“If you find the fair market value of that stock was always above what it was fictitiously quoted, or equal to it, and that it was so on the 25th of March, 1893, and remained so and would have remained so, except for the embezzlement and absconding of Moody Merrill, then the plaintiff is not entitled to recover.
“If you find that Moody Merrill’s going away did destroy the value of the stock, practically destroy its value, then the plaintiff is not entitled to recover anything.
“You may take all the evidence on this subject, the fact of what Moody Merrill did, and what effect it had upon the market value of this stock, and if that destroyed the market value, then, as I have told you, the plaintiff is not entitled to recover anything. If his going away and embezzlement did not affect the market value of this stock, then the plaintiff may recover the full value of it.”
The judge submitted to the jury the following questions, which the jury answered as stated below:—
“1. Did the defendant make a representation to the plaintiff on or about March 25, 1893, that the quotations in the Boston Stock Exchange of Franklin Park Land and Improvement Company stock were quotations of actual and true sales?” The jury answered “Yes.”
“2. Were such quotations at or about the same sum as the quotations of actual sales and the sales at public auction?” The jury answered “Yes.”

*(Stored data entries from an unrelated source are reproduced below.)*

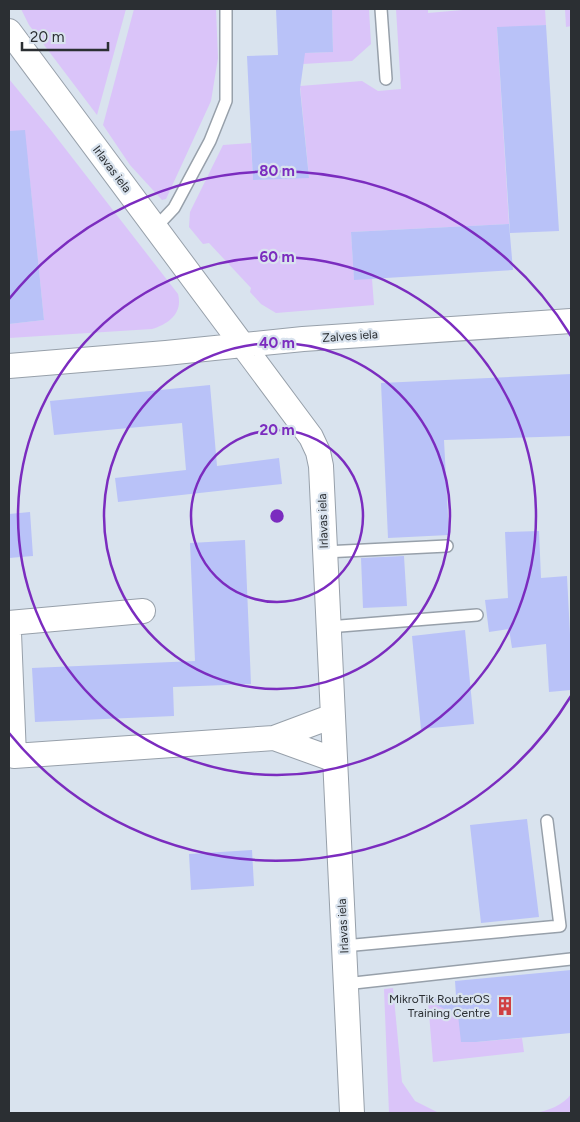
<svg xmlns="http://www.w3.org/2000/svg" width="580" height="1122" viewBox="0 0 580 1122" font-family="Figtree,sans-serif">
<style>
.green{fill:#dac4f9}
.building{fill:#b9c2f8}
.lines{fill:none;stroke-linecap:round;stroke-linejoin:round}
.service-casing{stroke:#97a0aa;stroke-width:14}
.minor-casing{stroke:#97a0aa;stroke-width:26}
.service{stroke:#fff;stroke-width:11}
.minor{stroke:#fff;stroke-width:24}
.ring{fill:none;stroke:#7b2cbf;stroke-width:2.5}
.labels{text-anchor:middle;dominant-baseline:central;stroke-width:4.5;stroke-linejoin:round;paint-order:stroke}
.street-label{font-size:12px;fill:#2b2f33;stroke:#d9e3ee}
.poi-label{font-size:12px;fill:#2b2f33;stroke:#d9e3ee;text-anchor:end}
.centre{fill:#7b2cbf;stroke:#d9e3ee;stroke-width:2.5}
.ring-label{font-size:15px;text-anchor:middle;font-weight:bold;fill:#7b2cbf;stroke:#d9e3ee;stroke-width:4.5;stroke-linejoin:round;paint-order:stroke}
</style>
<rect width="100%" height="100%" fill="#d9e3ee"/>
<path class="green" d="M 21,9 L 126,9 L 97,115 L 29,25 Z
M 134,9 L 216,9 L 218,58 L 211,101 L 166,199 L 162,200 L 130,165 L 103,125 Z
M 332,9 L 369,9 L 371,44 L 352,61 L 303,64 L 303,53 L 333,52 Z
M 396,9 L 428,9 L 428,13 L 474,9 L 545,9 L 546,25 L 497,28 L 509,224 L 351,232 L 354,279 L 372,279 L 374,305 L 276,313 L 261,304 L 250,292 L 251,288 L 209,243 L 203,244 L 189,227 L 190,212 L 223,145 L 251,143 L 253,180 L 309,177 L 300,86 L 362,81 L 378,91 L 401,89 Z
M 565,9 L 571,9 L 571,26 L 566,27 Z
M 9,79 L 50,129 L 178,294 C 183,313 169,324 152,329 L 9,338 L 9,324 L 44,320 L 28,162 L 9,163 Z
M 393,988 L 402,1082 L 415,1101 L 439,1113 L 389,1113 L 384,989 Z
M 428,1001 L 458,1013 L 476,1042 L 522,1038 L 524,1052 L 433,1062 Z
M 571,1094 L 571,1113 L 535,1113 C 547,1111 564,1105 571,1094 Z"/>
<path class="building" d="M 276,9 L 332,9 L 333,52 L 305,53 L 300,89 L 309,178 L 253,180 L 247,56 L 278,55 Z
M 546,25 L 559,231 L 510,233 L 497,27 Z
M 25,130 L 44,320 L 9,324 L 9,131 Z
M 509,224 L 513,270 L 354,280 L 351,232 Z
M 571,374 L 571,436 L 444,440 L 449,535 L 388,538 L 381,383 Z
M 210,385 L 217,466 L 279,458 L 282,484 L 118,502 L 115,478 L 186,470 L 182,423 L 54,435 L 50,401 Z
M 30,512 L 33,556 L 9,558 L 9,514 Z
M 539,531 L 541,578 L 567,576 L 571,654 L 571,690 L 549,692 L 546,644 L 512,648 L 509,629 L 489,632 L 485,600 L 508,598 L 505,532 Z
M 245,540 L 251,684 L 173,687 L 174,716 L 35,722 L 32,668 L 195,661 L 190,543 Z
M 404,556 L 407,606 L 363,608 L 361,558 Z
M 465,630 L 474,724 L 421,729 L 412,636 Z
M 527,819 L 539,917 L 481,923 L 470,825 Z
M 252,850 L 254,886 L 191,890 L 189,854 Z
M 571,970 L 571,1033 L 476,1042 L 461,1042 L 458,1015 L 423,999 L 456,996 L 455,981 Z"/>
<g class="lines">
<g class="service-casing">
<path id="service" d="M 381,9 L 386,79
M 156,227 L 174,208 L 210,141 L 226,101 L 226,9
M 324,552 L 447,546
M 328,627 L 477,615
M 344,946 L 560,926 L 547,821
M 345,984 L 571,959"/>
</g>
<g class="minor-casing">
<path id="minor" d="M 9,31 L 311,437 L 318,452 L 321,466 L 352,1113
M 9,366 L 166,353 L 303,339 L 571,321
M 9,623 L 143,611
M 9,633 L 14,756 L 274,738 L 335,760
M 274,738 L 333,716"/>
</g>
<use href="#service" class="service"/>
<use href="#minor" class="minor"/>
</g>
<g class="ring">
<circle cx="277" cy="516" r="86"/>
<circle cx="277" cy="516" r="173"/>
<circle cx="277" cy="516" r="259"/>
<path d="M571 696A345 345 0 0 1 9 733M9 299A345 345 0 0 1 571 336"/>
</g>
<defs>
<g id="building-bare" transform="scale(1.5)"><path d="M-4-6H4V6H1V3H-1V6H-4ZM-2.5-4.3h1.7v1.8h-1.7ZM.8-4.3h1.7v1.8H.8ZM-2.5-1h1.7V.8h-1.7ZM.8-1h1.7V.8H.8Z" fill="#d04042" stroke="#d9e3ee" stroke-width="2.5" paint-order="stroke"/></g>
</defs>
<g fill-rule="evenodd">
<use href="#building-bare" x="505" y="1006"/>
</g>
<g class="labels">
<g class="street-label">
<text transform="translate(112 169) rotate(53)">Irlavas iela</text>
<text transform="translate(350 336) rotate(-4)">Zalves iela</text>
<text transform="translate(323 521) rotate(-92)">Irlavas iela</text>
<text transform="translate(343 926) rotate(-93)">Irlavas iela</text>
</g>
<g class="poi-label">
<text x="490" y="999">MikroTik RouterOS<tspan x="490" dy="14">Training Centre</tspan></text>
</g>
</g>
<circle cx="277" cy="516" r="8" class="centre"/>
<g class="ring-label">
<text x="277" y="176">80 m</text>
<text x="277" y="262">60 m</text>
<text x="277" y="348">40 m</text>
<text x="277" y="435">20 m</text>
</g>
<rect width="580" height="1122" fill="none" stroke="#2b2f33" stroke-width="20"/>
<path d="M22 42v8h86v-8" fill="none" stroke="#2b2f33" stroke-width="2.5"/>
<text x="30" y="42" font-size="15" fill="#2b2f33" stroke="#d9e3ee" stroke-width="4" paint-order="stroke">20 m</text>
</svg>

“3. What was the fair market value of said stock on or about March 25, 1893?” The jury answered “$28.50 per share.”
“4. What was the fair market value of said stock on the last day of May, or immediately prior to June, 1893, the day before Moody Merrill’s absconding?” The jury answered “$27.75 per share.”
The jury returned a verdict for the defendant; and the plaintiff alleged exceptions.
Knowlton, C. J. The parties and the court seem to have assumed that the evidence was such as to warrant a verdict for the plaintiff under the law stated at the previous decision in this case, reported in 179 Mass. 295, if the diminution in the selling price of the stock came from common causes. The defendant’s contention is that the embezzlement of an officer of a corporation, being an unlawful act of a third person, should be treated as a new and independent cause of the loss, not contemplated by the defendant, for which he is not liable.